Originally published in the Inquirer on May 15, 2019.
Philadelphia has the highest local wage tax in the country — and the city relies on it for about 44 percent of its annual revenue.
“No other jurisdiction comes particularly close in levying a wage or income tax at the local level at such rates,” said Jared Walczak, a senior policy analyst for the Tax Foundation.
The tax rate, currently 3.8809 percent for Philadelphia residents and 3.4567 percent for nonresidents who work in the city, gets reduced a little bit every year. But don’t expect big savings — for someone with a $50,000 salary, the reductions planned for fiscal year 2020 would mean about $5 less in wage taxes.
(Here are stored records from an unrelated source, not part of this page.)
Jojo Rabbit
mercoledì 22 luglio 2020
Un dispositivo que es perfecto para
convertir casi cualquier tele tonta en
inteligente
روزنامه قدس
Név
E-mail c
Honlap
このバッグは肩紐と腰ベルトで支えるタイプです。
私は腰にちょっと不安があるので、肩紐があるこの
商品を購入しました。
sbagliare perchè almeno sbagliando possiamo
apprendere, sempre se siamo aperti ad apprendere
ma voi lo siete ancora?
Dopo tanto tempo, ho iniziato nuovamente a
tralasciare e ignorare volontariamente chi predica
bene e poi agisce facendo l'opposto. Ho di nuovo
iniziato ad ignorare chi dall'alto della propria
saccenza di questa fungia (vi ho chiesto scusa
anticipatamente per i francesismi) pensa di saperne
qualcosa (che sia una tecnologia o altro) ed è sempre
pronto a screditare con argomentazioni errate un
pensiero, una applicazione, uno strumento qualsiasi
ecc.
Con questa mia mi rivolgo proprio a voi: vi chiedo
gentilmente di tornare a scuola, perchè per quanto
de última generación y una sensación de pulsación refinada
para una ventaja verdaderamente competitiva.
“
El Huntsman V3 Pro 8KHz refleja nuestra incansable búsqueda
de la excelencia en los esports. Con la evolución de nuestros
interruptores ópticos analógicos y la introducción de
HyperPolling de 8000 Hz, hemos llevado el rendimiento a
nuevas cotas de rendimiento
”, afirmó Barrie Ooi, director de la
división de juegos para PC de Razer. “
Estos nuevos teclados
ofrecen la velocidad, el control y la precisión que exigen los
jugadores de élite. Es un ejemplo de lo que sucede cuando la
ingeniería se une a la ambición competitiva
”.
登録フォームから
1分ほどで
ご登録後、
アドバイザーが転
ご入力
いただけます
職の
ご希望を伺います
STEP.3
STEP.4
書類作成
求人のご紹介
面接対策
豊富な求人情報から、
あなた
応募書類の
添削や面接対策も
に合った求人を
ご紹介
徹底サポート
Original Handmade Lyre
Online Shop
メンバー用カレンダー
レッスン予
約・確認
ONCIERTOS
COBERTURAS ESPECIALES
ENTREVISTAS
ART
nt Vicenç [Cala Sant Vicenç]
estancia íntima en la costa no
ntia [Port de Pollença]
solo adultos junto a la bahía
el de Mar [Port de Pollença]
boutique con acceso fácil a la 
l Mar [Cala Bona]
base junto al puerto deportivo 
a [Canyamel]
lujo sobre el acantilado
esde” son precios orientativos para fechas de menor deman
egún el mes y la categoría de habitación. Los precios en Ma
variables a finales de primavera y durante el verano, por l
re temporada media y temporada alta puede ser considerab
The rates are expected to decrease by a quarter of a percent, beginning July 1.
A reader asked about the wage tax through Curious Philly, a forum through which Inquirer reporters answer questions. So here’s everything you need to know about the tax, planned reductions in its rates, and arguments for and against more dramatic changes.
Why is Philadelphia so reliant on the wage tax?
In 1939 Philadelphia became the first city
nationwide to implement a wage tax, at a rate of 1.5 percent. The tax was made possible by the Sterling Act, a Depression-era state law that allowed the city to earn revenue by passing special taxes.
The wage tax grew over time, reaching its highest rate of 4.96 percent for residents in 1985. The city first reduced it in 1995 under Mayor Ed Rendell, who said at the time cuts were needed to make Philadelphia competitive and encourage job growth.
Small reductions, along with cuts to the net income portion of the Business Income and Receipts Tax, have continued. But it remains the highest in the nation; New York City’s top rate, paid by the highest earners, is slightly lower than the current resident rate in Philadelphia.
The Pennsylvania Intergovernmental Cooperation Authority (PICA), established in 1991 to help the city recover from a financial crisis, operates by collecting a 1.5 percent wage tax that is part of the city’s overall rate. PICA functions as an oversight agency and approves the city’s five-year plan annually.